Initially, the party spoke of renegotiating the terms of the IMF programme and even “revisiting” the Debt Sustainability Analysis (DSA) – a tool used by the IMF to examine a country’s ability to service debt and access its financing needs – to ease the burden on the people.

But, in a speech delivered at the inaugural parliament session of his newly established government on November 21, Dissanayake made an apparent U-turn, announcing that he would proceed with the existing IMF programme and a private creditor deal formulated by his predecessor.

“At this juncture, debating whether the proposed restructuring plan is good or bad, advantageous or disadvantageous, serves no purpose. This is the reality we are faced with,” Dissanayake said last week.

On Saturday, the IMF completed its third review of Sri Lanka, releasing roughly another US$333 million to the crisis-mired nation.

The NPP government agreed on Tuesday to allow the exchange of US$12.55 billion in international sovereign bonds for new securities.

Dissanayake explained the pivot by saying a prolonged renegotiation with the IMF programme would make it “impossible” to move the economy forward.

But experts warn aligning with previous plans by Wickremesinghe, who took over as the Rajapaksa dynasty was swept from power after two decades of ruinous stewardship of the economy, will pose immediate challenges, especially after lofty election promises.

“[Economic] growth will be undermined, relief to people will be undermined,” Ahilan Kadirgamar, a political economist from the University of Jaffna, told This Week in Asia.

The NPP gained power by offering a pro-poor alternative to a beleaguered Sri Lankan public, cutting across long-standing ethnic loyalties to win in Tamil areas in the north, a first for a non-Tamil party since the 30-year civil war between the Sinhalese and the Tamils.

It also achieved a two-thirds majority in November, a first for the country’s proportional representation system, despite holding only three seats after the 2020 election.

But the return of Donald Trump to the White House may bring renewed uncertainty to the global economy, Kadirgamar added, meaning Sri Lanka could find itself in a tricky position after 2027, when the country starts repaying its debt “without growth and with such a bad bond deal”.

Other analysts have urged the government to remain steadfast and negotiate for better repayment terms from the IMF.

“It is unfortunate that the deposed president Wickremesinghe has left the country with a debt agreement favouring creditors to the detriment of the nation’s economic sovereignty,” said Kanchana N Ruwanpura, a professor of development studies from the University of Gothenburg, Sweden, and co-founder of the Institute of Political Economy, Sri Lanka.

She says that deal has harmed Sri Lanka, noting that Ghana secured a 37 per cent reduction in loan repayments, while Sri Lanka received only a 27 per cent cut on debts to private creditors.

The NPP still has alternatives, she added, and it should “work hard” to highlight the regressive nature of the global financial architecture and its “paucity” in tackling the climate and debt crises.

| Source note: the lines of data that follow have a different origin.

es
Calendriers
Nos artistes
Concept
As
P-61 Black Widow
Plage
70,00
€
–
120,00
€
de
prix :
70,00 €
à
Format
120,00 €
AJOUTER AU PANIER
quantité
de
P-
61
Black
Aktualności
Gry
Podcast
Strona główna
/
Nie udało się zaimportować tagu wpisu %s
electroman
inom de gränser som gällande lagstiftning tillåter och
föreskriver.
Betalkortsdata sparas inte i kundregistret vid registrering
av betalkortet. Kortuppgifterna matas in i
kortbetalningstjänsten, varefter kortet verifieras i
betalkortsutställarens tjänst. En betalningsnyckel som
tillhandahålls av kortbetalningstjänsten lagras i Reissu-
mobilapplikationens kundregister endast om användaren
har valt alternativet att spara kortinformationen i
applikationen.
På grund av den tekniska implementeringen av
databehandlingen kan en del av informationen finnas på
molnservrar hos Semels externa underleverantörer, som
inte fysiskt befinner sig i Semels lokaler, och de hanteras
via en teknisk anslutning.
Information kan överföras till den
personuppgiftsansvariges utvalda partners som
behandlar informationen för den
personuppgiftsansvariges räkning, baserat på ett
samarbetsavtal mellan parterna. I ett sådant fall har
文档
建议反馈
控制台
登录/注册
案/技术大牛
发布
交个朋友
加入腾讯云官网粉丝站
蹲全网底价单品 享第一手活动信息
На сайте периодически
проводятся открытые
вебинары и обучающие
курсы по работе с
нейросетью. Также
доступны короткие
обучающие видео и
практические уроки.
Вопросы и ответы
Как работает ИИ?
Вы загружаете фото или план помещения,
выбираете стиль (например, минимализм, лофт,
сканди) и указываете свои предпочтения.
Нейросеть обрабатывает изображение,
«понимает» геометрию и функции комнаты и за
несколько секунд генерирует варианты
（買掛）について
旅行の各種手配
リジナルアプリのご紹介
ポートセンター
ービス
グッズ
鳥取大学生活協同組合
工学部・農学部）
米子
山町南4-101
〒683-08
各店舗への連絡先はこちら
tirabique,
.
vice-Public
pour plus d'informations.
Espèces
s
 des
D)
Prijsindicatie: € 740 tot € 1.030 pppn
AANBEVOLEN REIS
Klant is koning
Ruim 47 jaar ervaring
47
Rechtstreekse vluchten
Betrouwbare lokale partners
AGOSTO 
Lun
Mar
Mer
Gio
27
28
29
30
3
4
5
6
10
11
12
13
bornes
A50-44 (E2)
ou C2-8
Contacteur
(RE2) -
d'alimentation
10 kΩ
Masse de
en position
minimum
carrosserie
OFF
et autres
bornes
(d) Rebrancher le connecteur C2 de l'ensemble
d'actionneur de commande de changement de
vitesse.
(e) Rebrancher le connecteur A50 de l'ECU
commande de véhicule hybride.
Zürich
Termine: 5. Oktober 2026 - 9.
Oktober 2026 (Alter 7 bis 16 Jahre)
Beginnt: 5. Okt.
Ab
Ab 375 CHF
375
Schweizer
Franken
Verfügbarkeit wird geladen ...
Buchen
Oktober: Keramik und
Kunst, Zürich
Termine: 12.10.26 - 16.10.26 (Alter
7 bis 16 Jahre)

In his initial economic plan, Dissanayake proposed strategies to stimulate growth and production, encouraging all citizens to participate in revitalising the economy – with seed labs to improve agricultural yields on Sri Lanka’s farms, and initiatives to boost tourism, IT education and entrepreneurship.

His shift in approach to the IMF has garnered support from financial markets, as the country seeks to move away from the threat of default.

On Thursday, Moody’s the rating agency said it would consider upgrading Sri Lanka’s sovereign credit rating.

This move reflects Dissanayake’s pragmatic approach, according to W. A. Wijewardena, a former deputy governor from the central bank of Sri Lanka.

“Pragmatism means that if Dissanayake does not go by the IMF programme now, the country would have been driven to a chaotic situation,” Wijewardena said.

He cautioned that it is still early in his presidency, and the public will closely watch whether promises for change are turned into actionable plans.

“We know that the vision statement made by a leader – unless it is converted to an implementable action plan – is only just mere words,” Wijewardena added.